While the recent increases in contract tenders and spot rates are small signs of an improving economy and a stabilized truckload market, we are still a long way from the capacity crunch (and corresponding elevated rates) of the COVID era. FreightWaves’ Outbound Tender Rejection Index (OTRI) – a metric showing the percentages of contract tender requests that are rejected by carriers – is an accurate indicator of how balanced the market is in a given period. During non-holiday periods, OTRI of 5%-7% is the “sweet spot” where carriers have enough bargaining power to price themselves to profitability, while shippers can still expect more predictable pricing over the long term. With rejection rates below 5% for most of the last 2 years, and still below that threshold after the recent spike in volume, capacity is expected to remain readily available for shippers.

Trans-Pacific Trade Booms as Carriers Rush Back In

The trans-Pacific shipping market is experiencing a resurgence, fueled by surging cargo demand and soaring freight rates. This has attracted both established long-haul carriers and intra-Asia carriers who had previously withdrawn from the route.

Intra-Asian Carriers Return After Hiatus

Several intra-Asia carriers, including Singapore and Dubai-based SeaLead Shipping, China’s BAL Container Line, and Taiwan’s TS Lines, are re-entering the trans-Pacific trade lane after an 18-month absence. This move reflects the strong market conditions, with US retailers revising their import forecasts upwards through September.

Major shipping lines are also capitalizing on the boom. Companies like Cosco Shipping Lines, Wan Hai Lines, Maersk, and Mediterranean Shipping Co. (MSC) are launching new services connecting Asia and the Americas. This includes routes to the US West Coast, East Coast, Latin America, and Canada.

Analysts warn that the current market bears a resemblance to the pre-pandemic period, with port congestion, high demand, and tight capacity emerging as key concerns.

Services Recently Announced

· SeaLead’s Asia West Coast (AWC) service launches this week, offering a route between South China and Long Beach with a transit time of 25 days eastbound and 18 days westbound.

· BAL Container Line restarts its China-Mexico Express (CMX) and China Pacific Express (CPX) services, connecting South China with Mexican ports.

· Taiwan’s Wan Hai Lines launches its US West Coast Asia America 1 (AA1) service, calling at key Chinese and US ports.

· Cosco Shipping Lines and OOCL launch a new China-Pacific Northwest Coast/Vancouver (CPV) service.

· Maersk revamps its Asia-Latin America (AC) services with new routes connecting China, South Korea, and Latin American destinations.

· MSC launches its Carioca service, offering weekly connections between Asia and Brazil.

Border Crisis Averted: Canadian Border Agents Reach Tentative Deal

Canadian border agents have reached a tentative agreement with the government, narrowly avoiding a strike that could have significantly disrupted cross-border trade.

The deal, announced by the Public Service Alliance of Canada (PSAC) and the Customs and Immigration Union (CIU), prevents a work stoppage that was scheduled for Friday morning. A strike would have likely caused delays for shippers and traffic congestion at key border crossings.

Details of the agreement, which includes wage increases and other benefits for border agents, will be released once ratified by union members. Both PSAC and CIU represent over 9,500 border services employees who have been working without a contract for the past two years.

The Canadian government expressed satisfaction with the agreement, stating it reflects “common ground” between the parties. Industry experts anticipate a swift return to normal operations at border crossings.

◆ **Material supplied**:
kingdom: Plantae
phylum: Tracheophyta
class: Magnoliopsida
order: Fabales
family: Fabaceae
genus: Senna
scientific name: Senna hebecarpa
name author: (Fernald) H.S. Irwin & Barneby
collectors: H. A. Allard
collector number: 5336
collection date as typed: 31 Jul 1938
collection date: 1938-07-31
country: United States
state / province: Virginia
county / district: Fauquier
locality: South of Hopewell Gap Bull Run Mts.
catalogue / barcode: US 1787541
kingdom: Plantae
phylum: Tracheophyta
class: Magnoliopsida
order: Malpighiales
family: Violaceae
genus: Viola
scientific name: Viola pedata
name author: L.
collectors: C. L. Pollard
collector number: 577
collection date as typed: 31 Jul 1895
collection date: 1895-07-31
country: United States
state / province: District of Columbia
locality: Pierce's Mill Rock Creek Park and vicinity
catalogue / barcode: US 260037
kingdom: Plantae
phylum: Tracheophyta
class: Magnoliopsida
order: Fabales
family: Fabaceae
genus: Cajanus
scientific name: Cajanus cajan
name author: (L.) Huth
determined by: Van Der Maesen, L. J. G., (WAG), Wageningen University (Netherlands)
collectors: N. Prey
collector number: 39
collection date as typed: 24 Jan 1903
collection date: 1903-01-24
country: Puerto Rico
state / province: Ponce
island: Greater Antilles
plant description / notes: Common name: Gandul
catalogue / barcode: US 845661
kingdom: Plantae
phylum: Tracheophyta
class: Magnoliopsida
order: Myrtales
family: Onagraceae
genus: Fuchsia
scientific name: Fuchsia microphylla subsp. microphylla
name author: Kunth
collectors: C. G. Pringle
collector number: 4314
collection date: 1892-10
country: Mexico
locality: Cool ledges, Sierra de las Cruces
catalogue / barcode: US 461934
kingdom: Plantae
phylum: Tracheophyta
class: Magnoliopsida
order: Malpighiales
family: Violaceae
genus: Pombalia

◆ **What you need to do**:
1) Quote the shipping news excerpt, starting with "Canadian border agents have" and going on through "disrupted cross-border trade.".
2) Summarize the shipping news excerpt in three sentences.
The entries are not needed here.

◆ **Answers for the exercise**:
1)
Canadian border agents have reached a tentative agreement with the government, narrowly avoiding a strike that could have significantly disrupted cross-border trade.

2) Despite recent increases in contract tenders and spot rates, truckload tender rejection rates remain below 5%, so capacity is expected to stay readily available for shippers. Surging cargo demand and soaring freight rates have drawn intra-Asia carriers such as SeaLead Shipping, BAL Container Line, and TS Lines back to the trans-Pacific trade after an 18-month absence, while major lines including Cosco, Wan Hai, Maersk, and MSC are launching new services between Asia and the Americas. Canadian border agents reached a tentative agreement with the government that includes wage increases and other benefits, averting a strike that could have significantly disrupted cross-border trade.